[Items start]
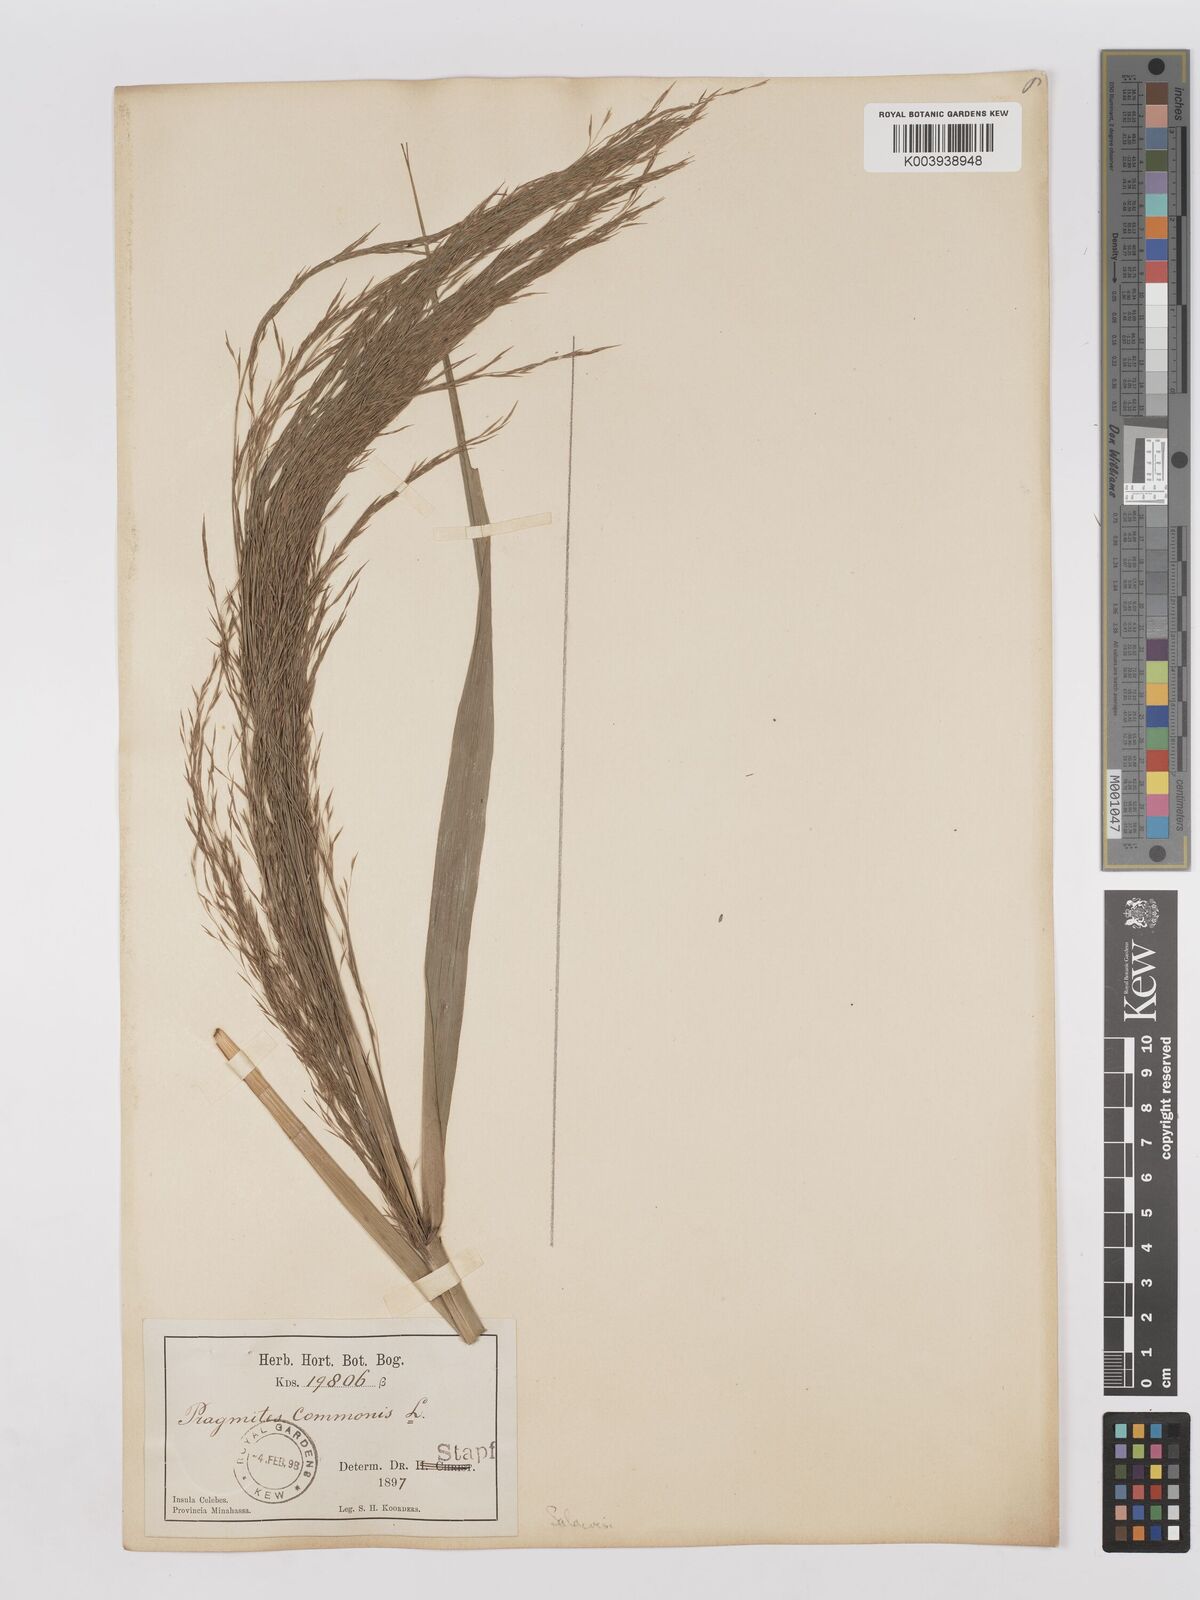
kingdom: Plantae
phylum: Tracheophyta
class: Liliopsida
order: Poales
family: Poaceae
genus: Phragmites
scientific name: Phragmites karka
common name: Tropical reed
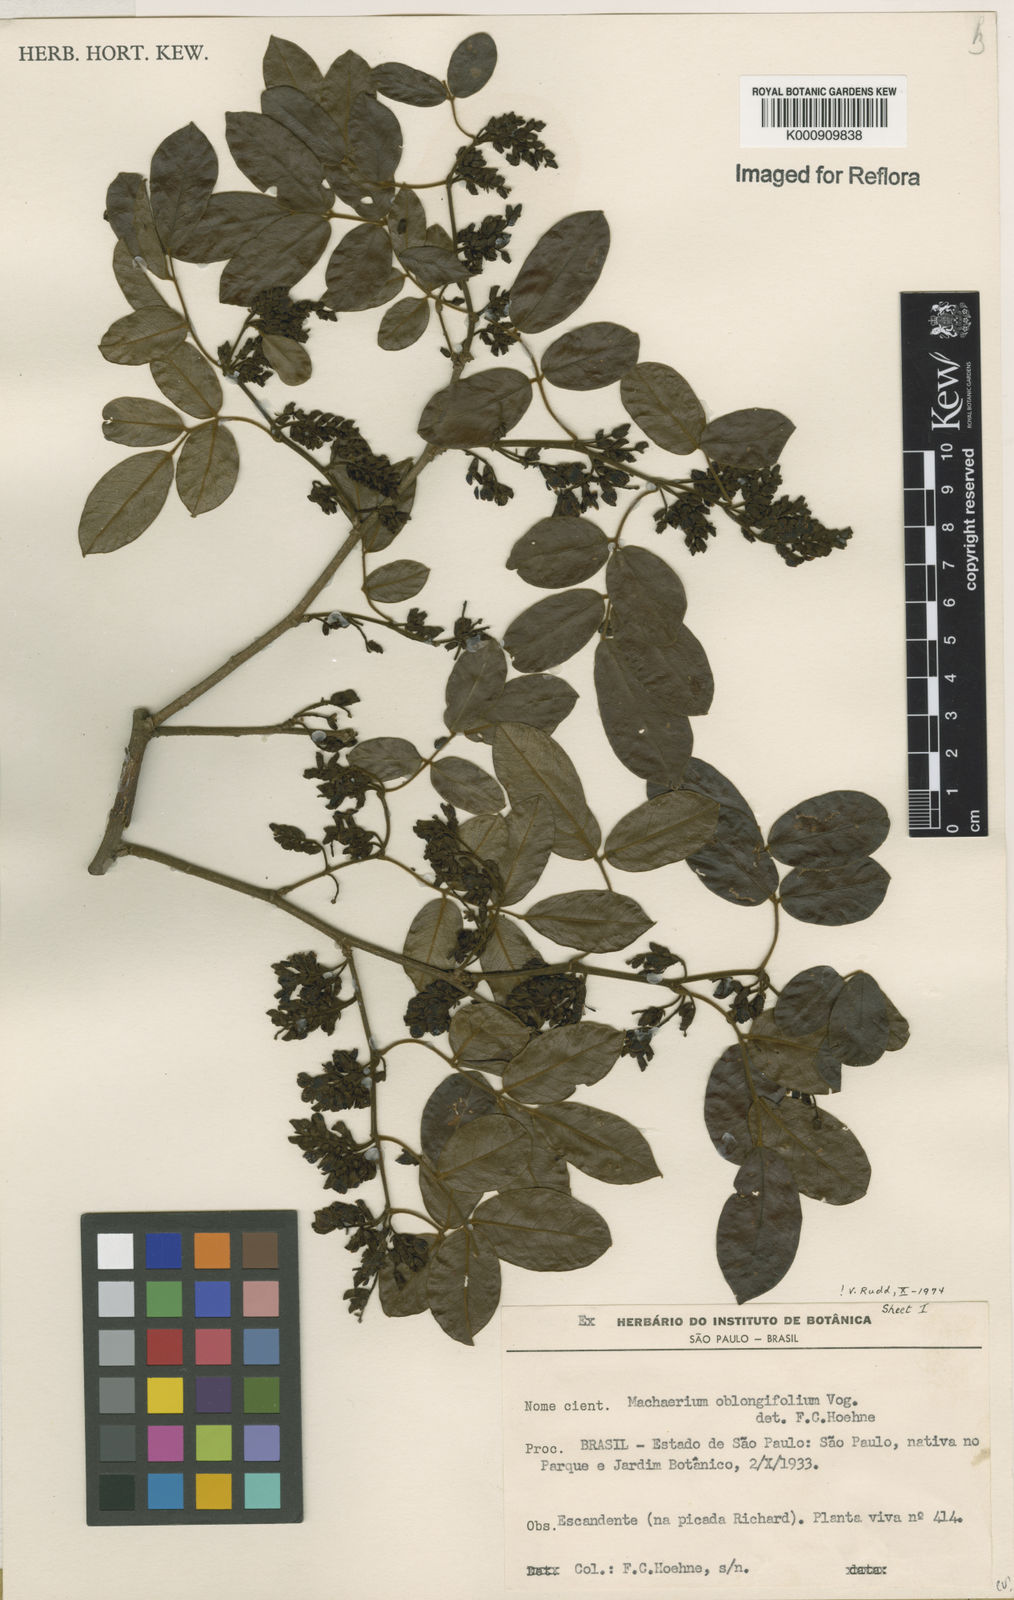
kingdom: Plantae
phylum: Tracheophyta
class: Magnoliopsida
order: Fabales
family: Fabaceae
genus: Machaerium
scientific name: Machaerium oblongifolium
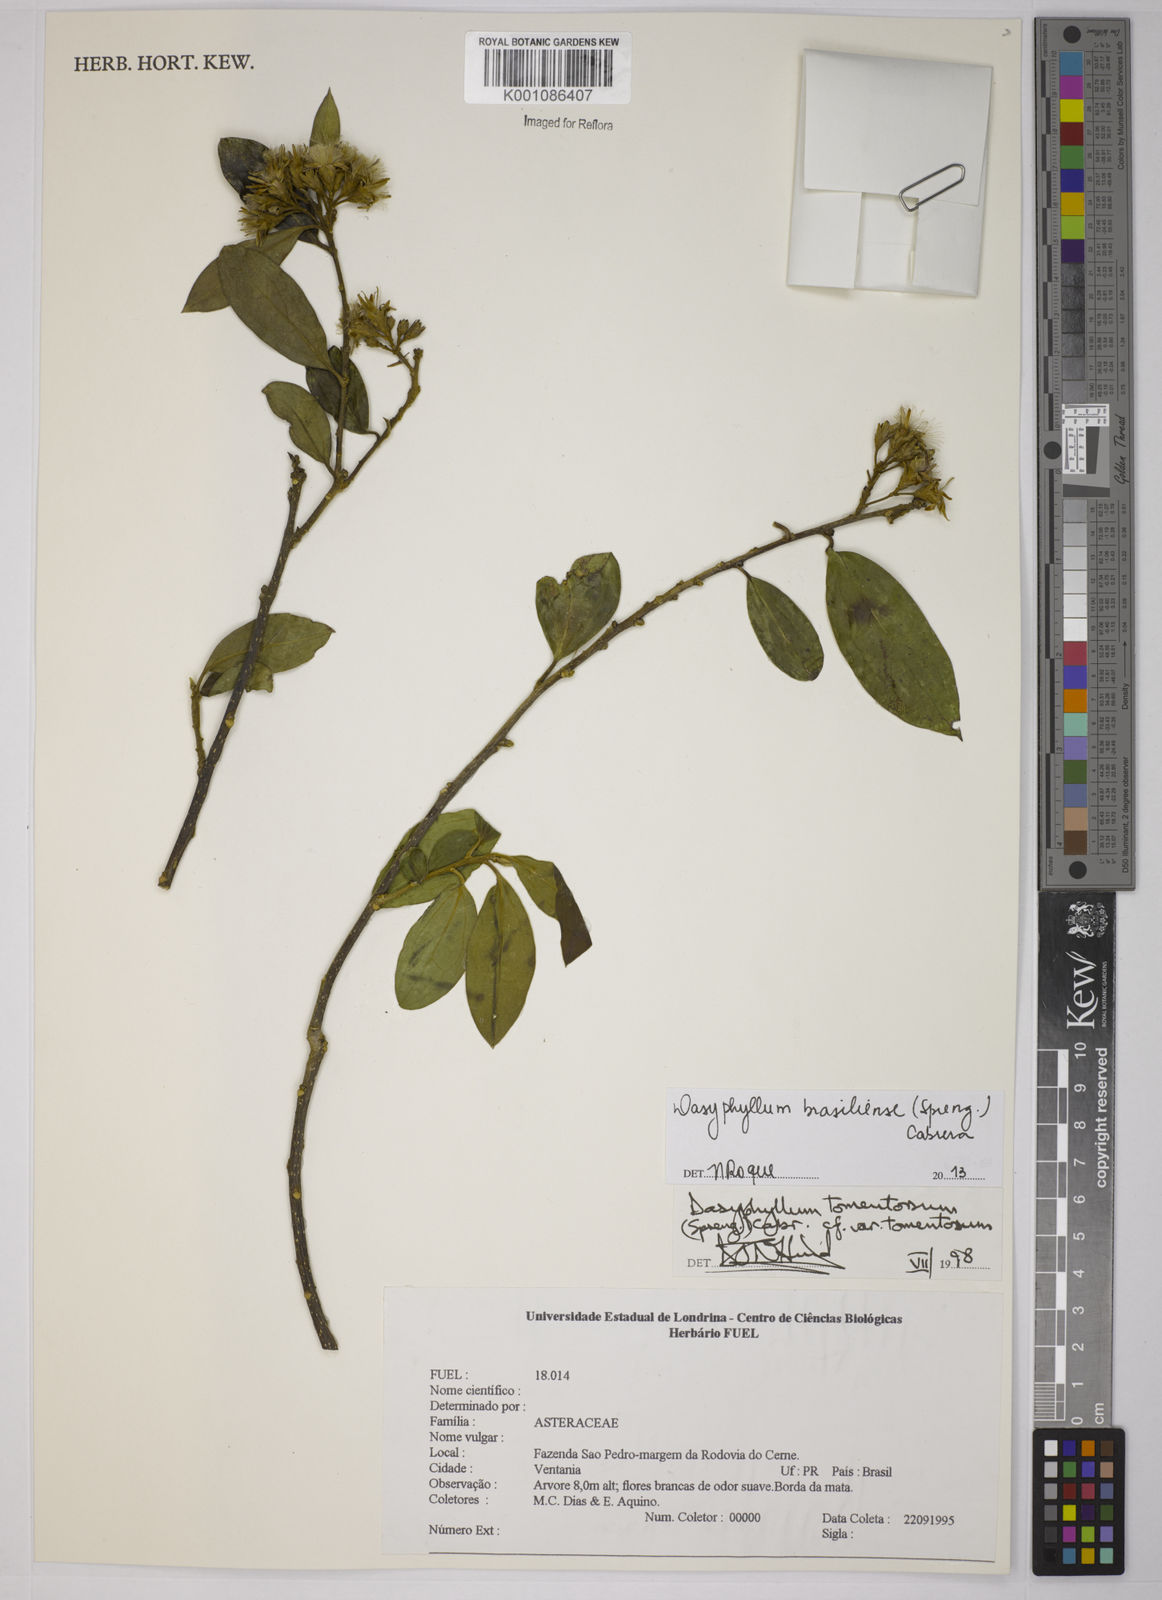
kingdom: Plantae
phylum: Tracheophyta
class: Magnoliopsida
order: Asterales
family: Asteraceae
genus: Dasyphyllum
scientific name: Dasyphyllum brasiliense
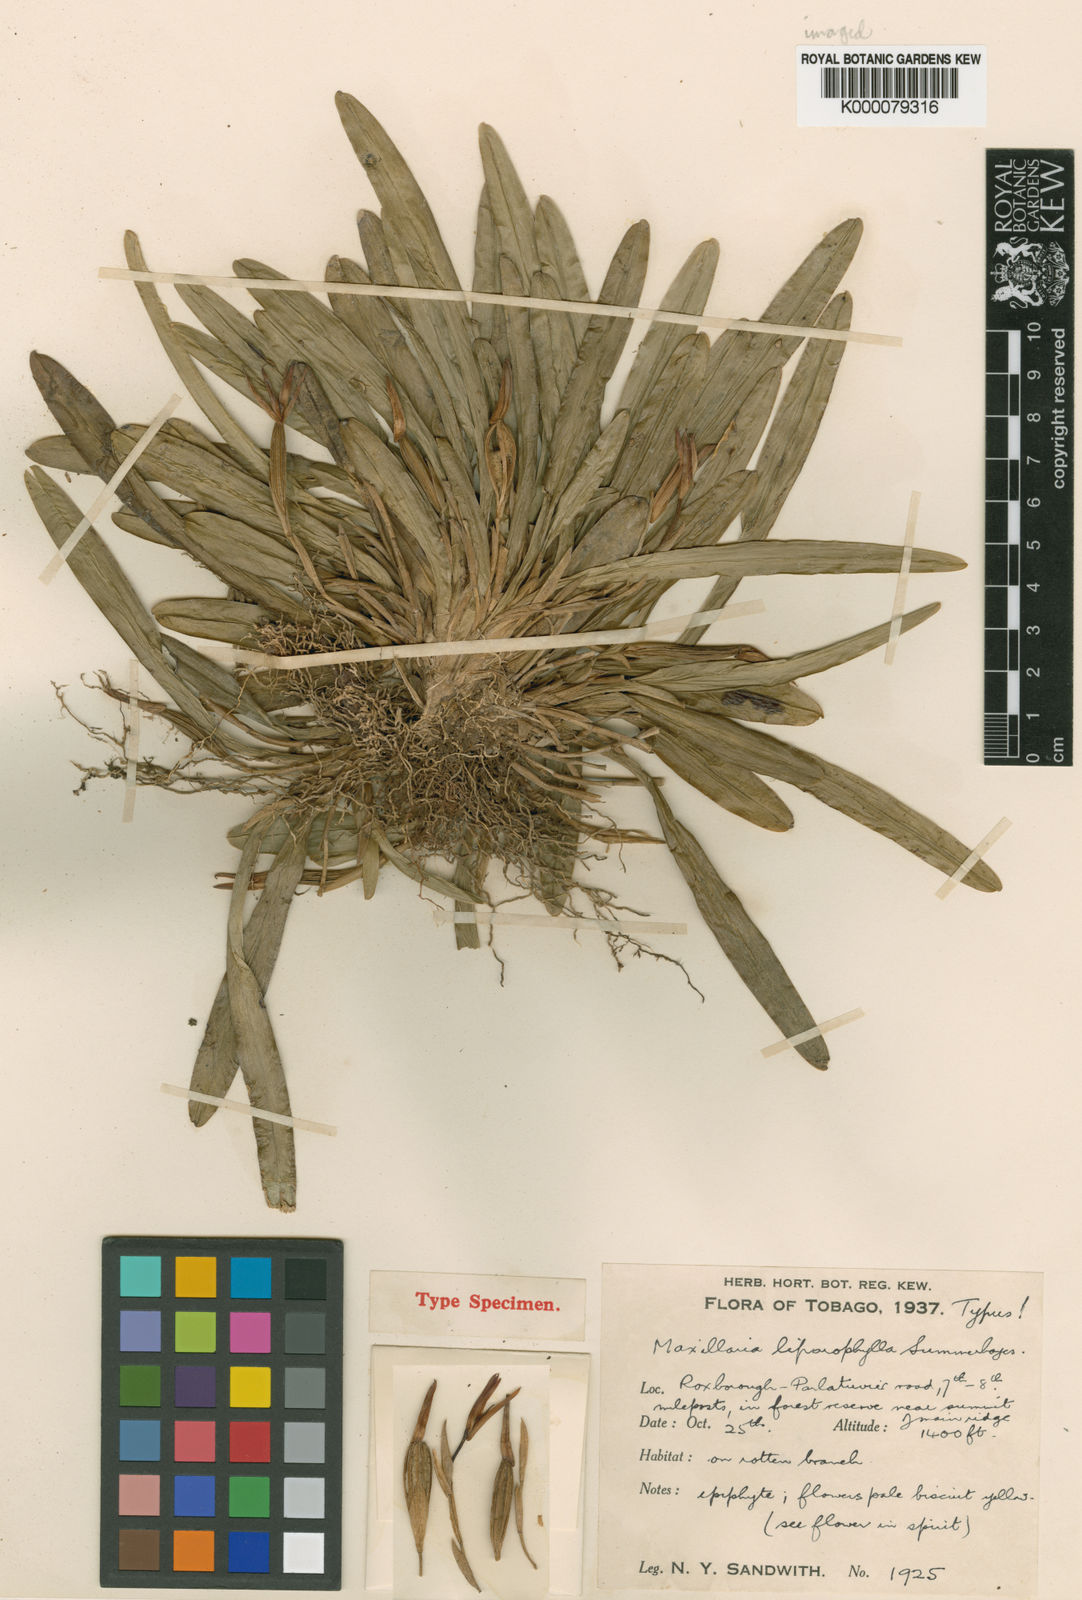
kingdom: Plantae
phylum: Tracheophyta
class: Liliopsida
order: Asparagales
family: Orchidaceae
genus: Maxillaria
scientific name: Maxillaria xylobiiflora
[Items end]
## Goal
Render the records from their start through the line containing "order: Asparagales", inclusive, as a two-column CSV with the headers "field" and "value", with one row per entry and each value in its own quoted field, replacing any line breaks with spaces. Leave the pictures out of the output.

## Response
field,value
"kingdom:","Plantae"
"phylum:","Tracheophyta"
"class:","Liliopsida"
"order:","Poales"
"family:","Poaceae"
"genus:","Phragmites"
"scientific name:","Phragmites karka"
"common name:","Tropical reed"
"kingdom:","Plantae"
"phylum:","Tracheophyta"
"class:","Magnoliopsida"
"order:","Fabales"
"family:","Fabaceae"
"genus:","Machaerium"
"scientific name:","Machaerium oblongifolium"
"kingdom:","Plantae"
"phylum:","Tracheophyta"
"class:","Magnoliopsida"
"order:","Asterales"
"family:","Asteraceae"
"genus:","Dasyphyllum"
"scientific name:","Dasyphyllum brasiliense"
"kingdom:","Plantae"
"phylum:","Tracheophyta"
"class:","Liliopsida"
"order:","Asparagales"